The meaning of this statement is that the duty of the assured at the stage of making a claim should not be based on section 17 which would have the effect of entitling the insurer to claim back money already paid in relation to other claims honestly made. Such duty should be just limited to making honest claims.

Comment
The decision develops and clarifies the law. Although Lord Clyde’s statement seems to be open-ended and may be misinterpreted, it nevertheless provides the broader principle. Lord Hobhouse’s analysis provides particular details of that broader principle. It elaborates the concept that the requirement of good faith means different things at different stages in the life of the contract, according to the context in which the matter comes to be judged as follows:

(a) the stage of pre-contractual good faith (applicable also when there is a renewal or variation of the contract of insurance), which is based on a rule of law. Only at this stage may the breach of the obligation be met with avoidance of the particular contract to which the breach was material (namely, the original policy or the renewed one, or a variation). No positive answer was given to the question whether – if the breach occurred in relation to the variation of the policy, only the variation itself would be avoidable or the policy as a whole. But Lord Hobhouse cited with approval what Blackburn J. had said in an old decision that: "if the alteration of the policy was such as to make the contract more burdensome to the insurer and a material fact to the alteration known to the assured at the time was concealed, the policy would be vitiated".

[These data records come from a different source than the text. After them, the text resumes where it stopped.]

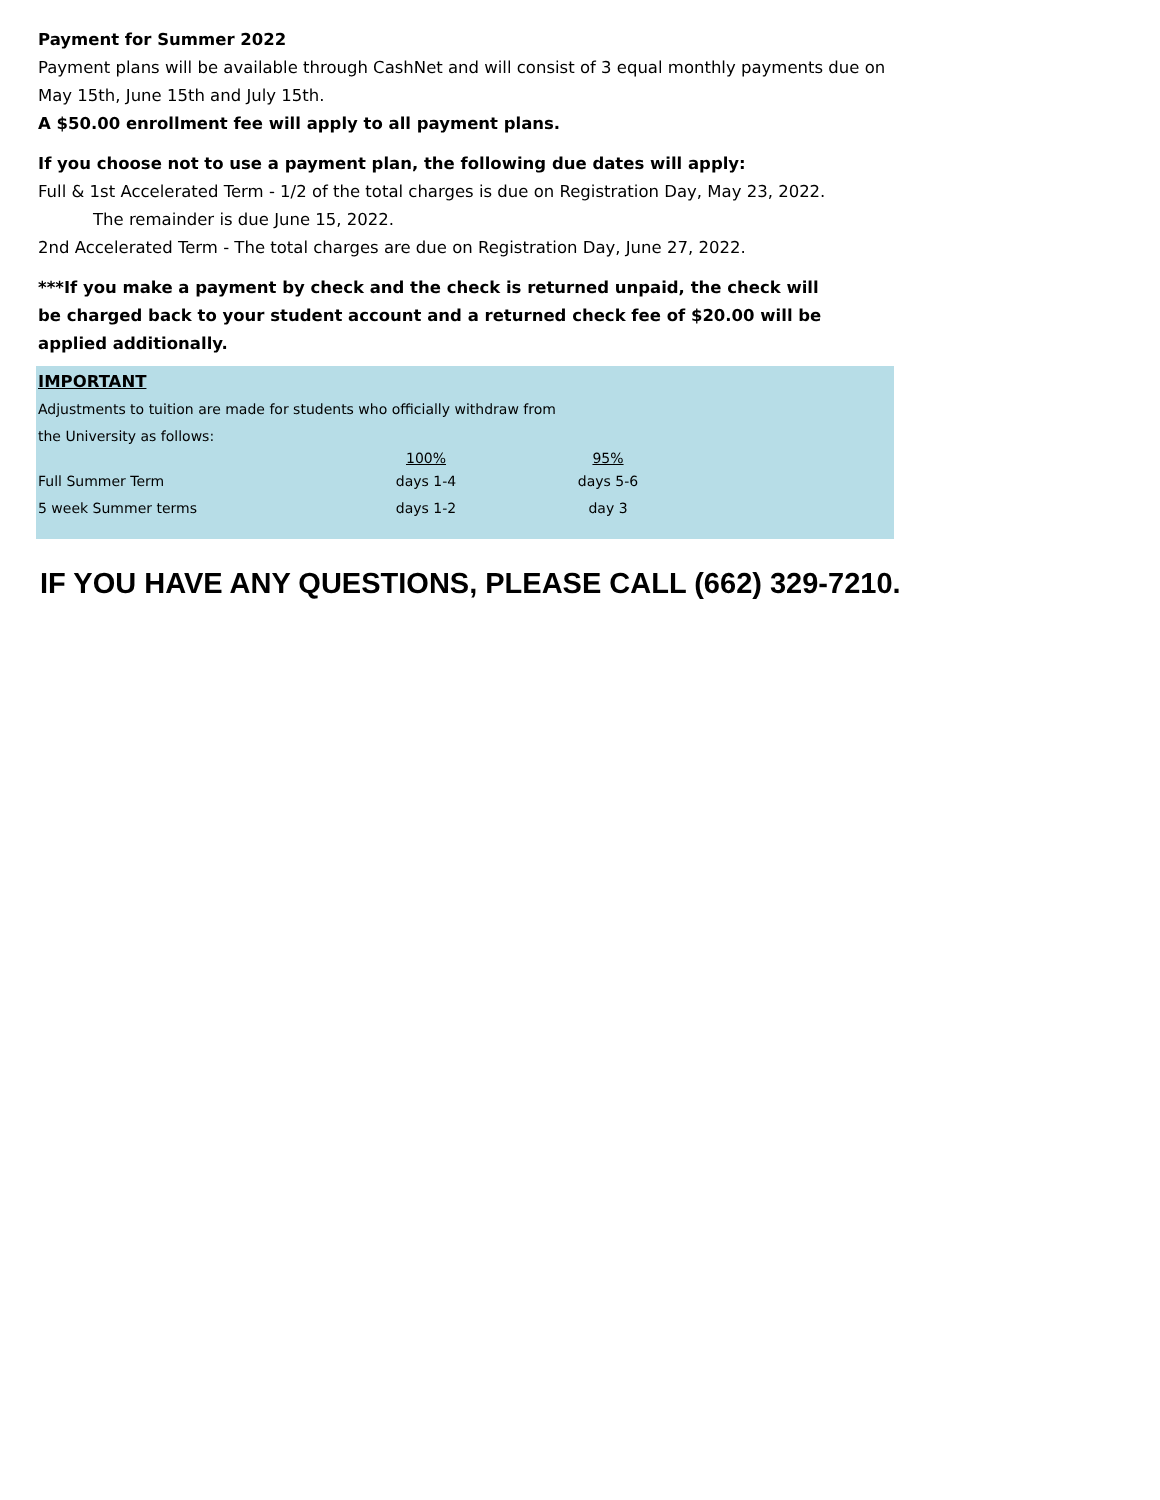Payment for Summer 2022
Payment plans will be available through CashNet and will consist of 3 equal monthly payments due on May 15th, June 15th and July 15th.
A $50.00 enrollment fee will apply to all payment plans.
If you choose not to use a payment plan, the following due dates will apply:
Full & 1st Accelerated Term - 1/2 of the total charges is due on Registration Day, May 23, 2022.
The remainder is due June 15, 2022.
2nd Accelerated Term - The total charges are due on Registration Day, June 27, 2022.
***If you make a payment by check and the check is returned unpaid, the check will be charged back to your student account and a returned check fee of $20.00 will be applied additionally.
| IMPORTANT | | |
| Adjustments to tuition are made for students who officially withdraw from | | |
| the University as follows: | | |
| | 100% | 95% |
| Full Summer Term | days 1-4 | days 5-6 |
| 5 week Summer terms | days 1-2 | day 3 |
IF YOU HAVE ANY QUESTIONS, PLEASE CALL (662) 329-7210.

(b) the stage of post-contractual good faith is based on express or implied terms of the contract. Instances of this may be a held covered clause, or a requirement to give information or notice to the insurer in certain circumstances specified by the contract; the remedies for breach will derive from contract law but in most cases are likely to be set out in the relevant clause of the contract. Culpable non-disclosure during the currency of the policy was considered to be insufficient to attract the drastic consequences of avoidance under s.17.

(c) At the stage of presenting claims, the substance of the obligation is not to make fraudulent claims. In the event of a fraudulent claim, the sanction is forfeiture of the claim as provided by the common law rule.

(d) The litigation stage is governed by the procedural rules of court but the concept of good faith will be relevant when the judge exercises his discretion as to whether or not to enforce a particular procedural rule.